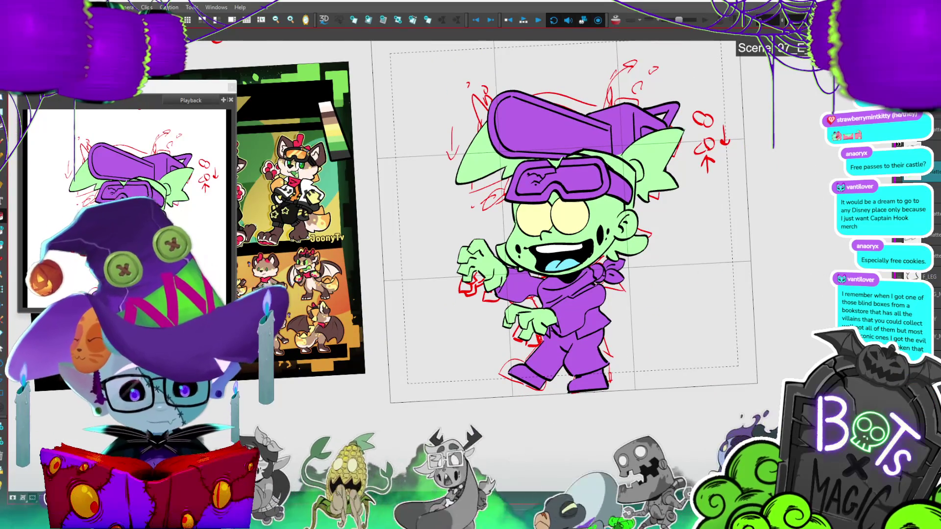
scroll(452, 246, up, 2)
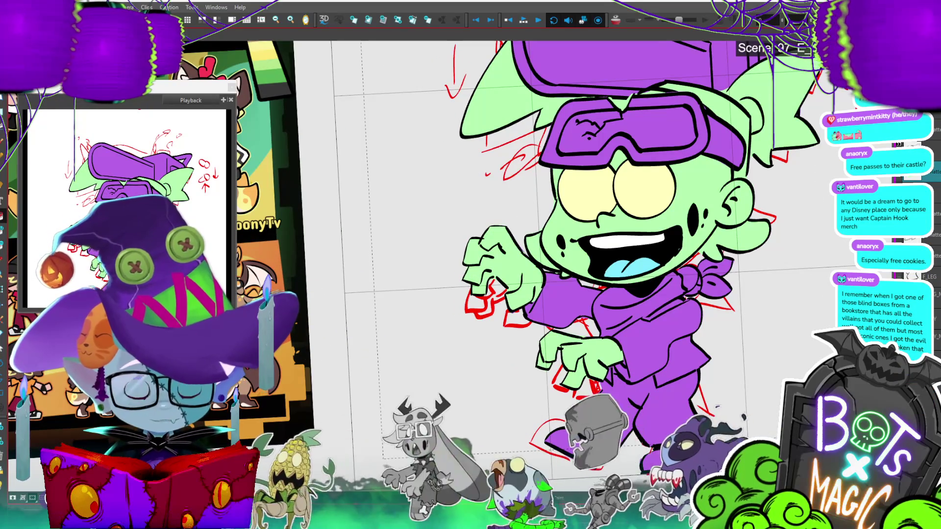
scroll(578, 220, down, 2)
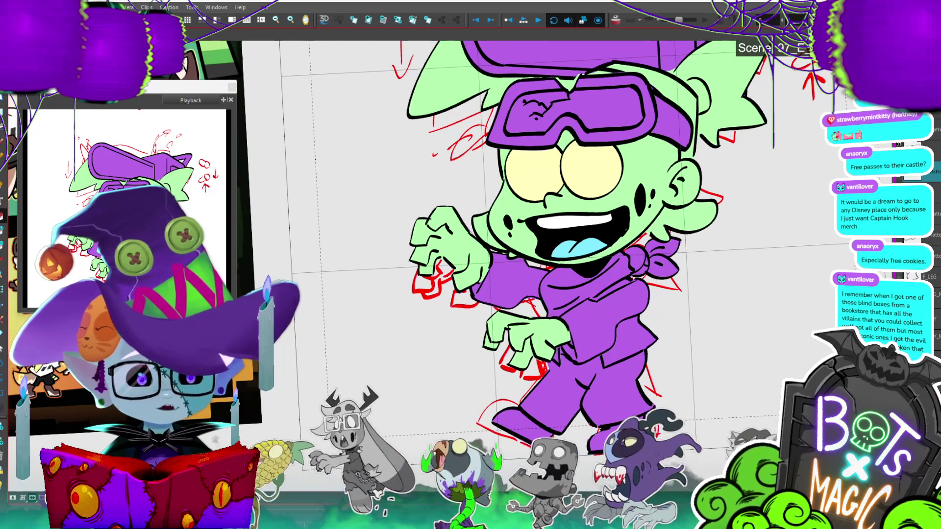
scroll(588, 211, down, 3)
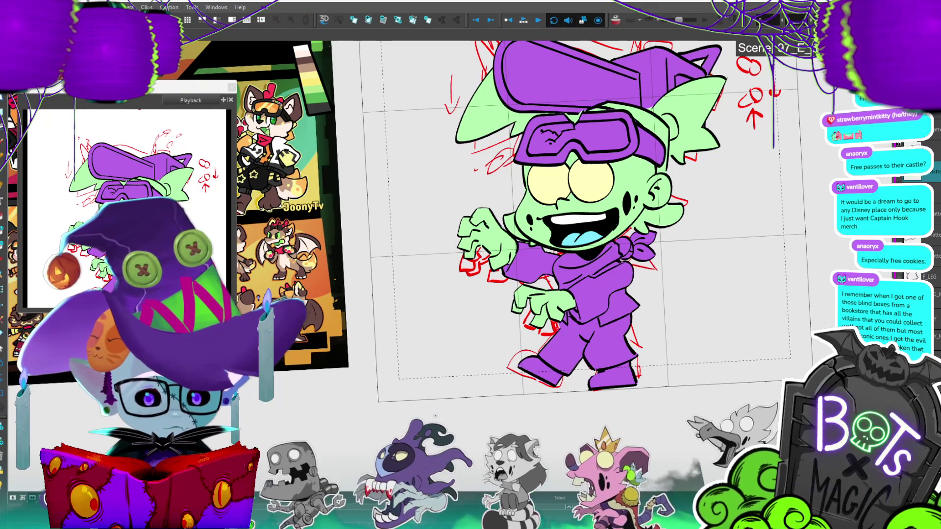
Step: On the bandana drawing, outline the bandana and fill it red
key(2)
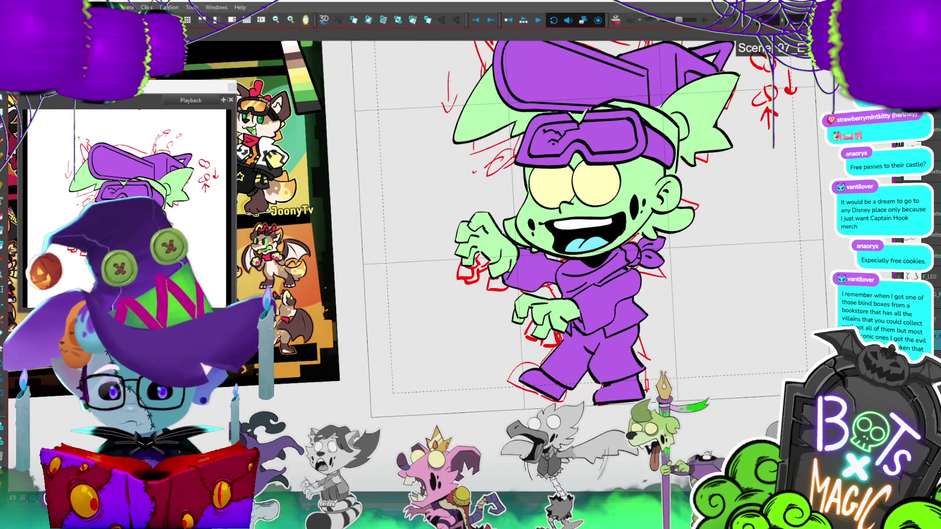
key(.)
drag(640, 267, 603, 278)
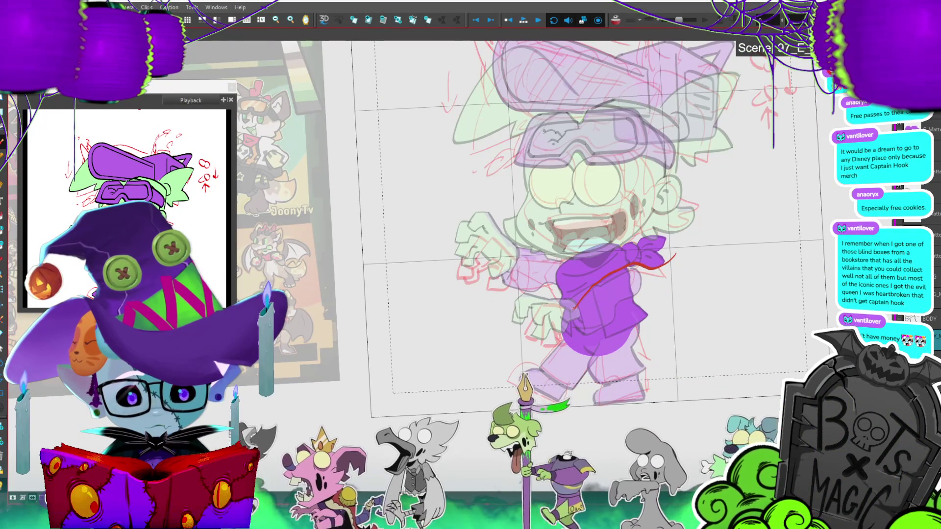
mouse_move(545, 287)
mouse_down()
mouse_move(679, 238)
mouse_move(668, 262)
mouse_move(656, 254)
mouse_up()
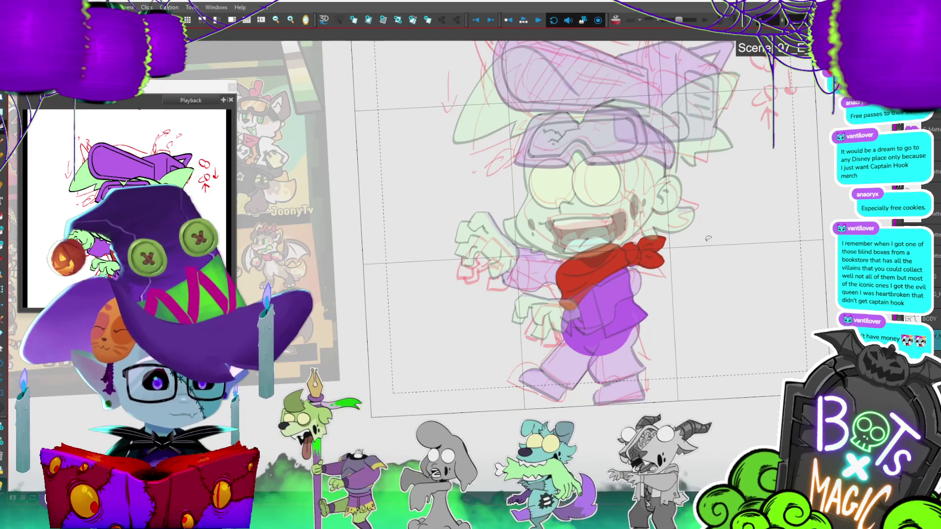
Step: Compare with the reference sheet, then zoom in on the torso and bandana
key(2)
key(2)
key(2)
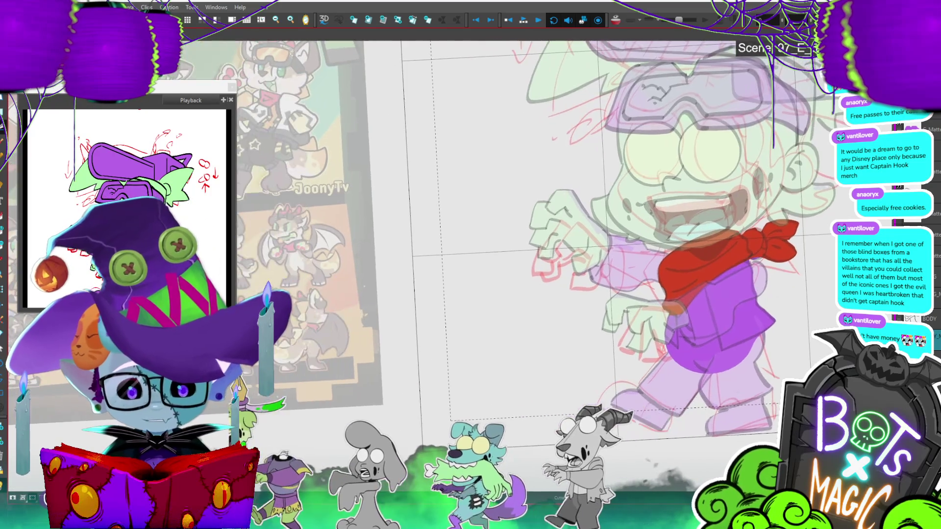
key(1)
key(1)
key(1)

□ □ □

What is required -
Copy every line of the data that carries the word "scroll".

Worked solution -
scroll(452, 246, up, 2)
scroll(578, 220, down, 2)
scroll(588, 211, down, 3)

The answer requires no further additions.